L'esistenza del 14enne algerino, come la vita dell’uomo, ha ricordato l'imam Luan Ahmeti, è corta come una chiamata – quella che si fa in moschea alla nascita – e una preghiera, che si recita davanti alla sua morte. «Qui – ha annotato – parliamo nel nome dell'umanità e non della religione. La nostra presenza non dimostra solo solidarietà ma il fatto che ci sentiamo un po' colpevoli. Perché non siamo riusciti a salvarlo? Era il suo destino e siamo sicuri sia ripartito per la vita eterna». L'amarezza, però, resta. E la morte di Aziz, ha fatto presente Mauro Stanga di Mendrisiotto Regione Aperta, «non deve passare inosservata».
E la vicenda di Aziz, ha confermato don Gian Pietro Ministrini, arciprete di Balerna, «ci ha toccati tutti, oserei dire scioccati. Ci sentiamo, è vero, un po’ tutti colpevoli per quel che è successo. Quando si passa attraverso quelle esperienze in quella giovane età si resta segnati, magari facendo scelte che noi, in teoria, non condividiamo, ma che sono il frutto della disperazione o della fatica attraverso la quale si è passati. Tutto ciò deve quindi insegnarci a migliorare, a trovare soluzioni diverse, e per quanto è possibile a condividere e ad amare concretamente, ciascuno nel suo piccolo, queste persone che cercano solo una vita migliore».
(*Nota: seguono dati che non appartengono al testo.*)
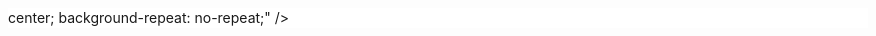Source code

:  center; background-repeat: no-repeat;"
/>
<div
class="cell rock image-loading"
            style="background-size: cover; background-position: 
 center; background-repeat: no-repeat;"
/>
<div
class="cell exit image-loading"
            style="background-size: cover; background-position: 
 center; background-repeat: no-repeat;"
/>
<div
class="cell empty image-loading"
            style="background-size: cover; background-position: 
 center; background-repeat: no-repeat;"
/>
<div
class="cell empty image-loading"
            style="background-size: cover; background-position: 
 center; background-repeat: no-repeat;"
/>
<div
class="cell empty image-loading"
            style="background-size: cover; background-position: 
 center; background-repeat: no-repeat;"
/>
<div
class="cell empty image-loading"
            style="background-size: cover; background-position: 
 center; background-repeat: no-repeat;"
/>
<div
class="cell empty image-loading"
            style="background-size: cover; background-position: 
 center; background-repeat: no-repeat;"
/>
<div
class="cell rock image-loading"
            style="background-size: cover; background-position: 
 center; background-repeat: no-repeat;"
/>
<div
class="cell rock image-loading"
            style="background-size: cover; background-position: 
 center; background-repeat: no-repeat;"
/>
<div
class="cell rock image-loading"
            style="background-size: cover; background-position: 
 center; background-repeat: no-repeat;"
/>
<div
class="cell rock image-loading"
            style="background-size: cover; background-position: 
 center; background-repeat: no-repeat;"
/>
<div
class="cell rock image-loading"
            style="background-size: cover; background-position: 
 center; background-repeat: no-repeat;"
/>
<div
class="cell rock image-loading"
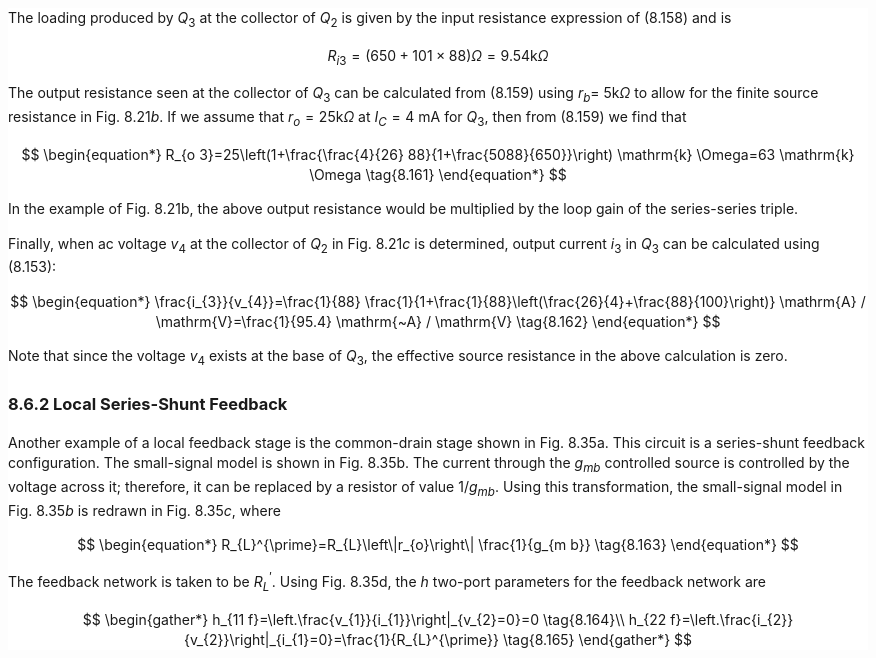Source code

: The loading produced by $Q_{3}$ at the collector of $Q_{2}$ is given by the input resistance expression of (8.158) and is

$$
\begin{equation*}
R_{i 3}=(650+101 \times 88) \Omega=9.54 \mathrm{k} \Omega \tag{8.160}
\end{equation*}
$$

The output resistance seen at the collector of $Q_{3}$ can be calculated from (8.159) using $r_{b}=$ $5 \mathrm{k} \Omega$ to allow for the finite source resistance in Fig. $8.21 b$. If we assume that $r_{o}=25 \mathrm{k} \Omega$ at $I_{C}=4 \mathrm{~mA}$ for $Q_{3}$, then from (8.159) we find that

$$
\begin{equation*}
R_{o 3}=25\left(1+\frac{\frac{4}{26} 88}{1+\frac{5088}{650}}\right) \mathrm{k} \Omega=63 \mathrm{k} \Omega \tag{8.161}
\end{equation*}
$$

In the example of Fig. 8.21b, the above output resistance would be multiplied by the loop gain of the series-series triple.

Finally, when ac voltage $v_{4}$ at the collector of $Q_{2}$ in Fig. $8.21 c$ is determined, output current $i_{3}$ in $Q_{3}$ can be calculated using (8.153):

$$
\begin{equation*}
\frac{i_{3}}{v_{4}}=\frac{1}{88} \frac{1}{1+\frac{1}{88}\left(\frac{26}{4}+\frac{88}{100}\right)} \mathrm{A} / \mathrm{V}=\frac{1}{95.4} \mathrm{~A} / \mathrm{V} \tag{8.162}
\end{equation*}
$$

Note that since the voltage $v_{4}$ exists at the base of $Q_{3}$, the effective source resistance in the above calculation is zero.

### 8.6.2 Local Series-Shunt Feedback

Another example of a local feedback stage is the common-drain stage shown in Fig. 8.35a. This circuit is a series-shunt feedback configuration. The small-signal model is shown in Fig. 8.35b. The current through the $g_{m b}$ controlled source is controlled by the voltage across it; therefore, it can be replaced by a resistor of value $1 / g_{m b}$. Using this transformation, the small-signal model in Fig. $8.35 b$ is redrawn in Fig. $8.35 c$, where

$$
\begin{equation*}
R_{L}^{\prime}=R_{L}\left\|r_{o}\right\| \frac{1}{g_{m b}} \tag{8.163}
\end{equation*}
$$

The feedback network is taken to be $R_{L}^{\prime}$. Using Fig. 8.35d, the $h$ two-port parameters for the feedback network are

$$
\begin{gather*}
h_{11 f}=\left.\frac{v_{1}}{i_{1}}\right|_{v_{2}=0}=0  \tag{8.164}\\
h_{22 f}=\left.\frac{i_{2}}{v_{2}}\right|_{i_{1}=0}=\frac{1}{R_{L}^{\prime}} \tag{8.165}
\end{gather*}
$$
«Una delle chiavi di lettura di ciò che è successo – ha rimarcato don Giusto della Valle, parroco di Rebbio, sabato a Balerna per portare la sua esperienza di accoglienza –, è il diritto di ogni uomo di poter migrare, e andare dove vuole per cercare un futuro e lì costruire un mondo nuovo, che è dato dall'incontro di popoli, religioni e culture. A Rebbio – ha spiegato – abbiamo ospitato tanti minori in questi anni, spesso scaricati a noi. E noi li abbiamo accolti volentieri: è un discorso di umanità. Ragazzi provenienti da Egitto, Marocco, Tunisia, raramente dall'Afghanistan. E che sembrano forti, perché passati alcuni traverso il carcere libico, altri altre vicissitudini, ma con una fragilità interiore dovuta al distacco dai genitori. Giovani a cui voler bene: l'approccio giusto, infatti, è quello educativo e non assistenziale. Hanno bisogno di papà e mamme che sostituiscano i genitori. Così da aiutare ciascuno a sviluppare un progetto educativo, un pensiero per il proprio futuro. Se la società non lo fa, non vuole farlo o non è in grado, è un errore grave di cui si pagheranno le conseguenze, perché riguarda tutti noi».
Per un momento Aziz torna a vivere nelle parole che il poeta Alberto Nessi ha pubblicato su laRegione e una signora legge ai presenti. La sua memoria, però, resterà per sempre nell'albero che Mendrisiotto Regione Aperta intende mettere a dimora in quella che sperava fosse la sua terra promessa.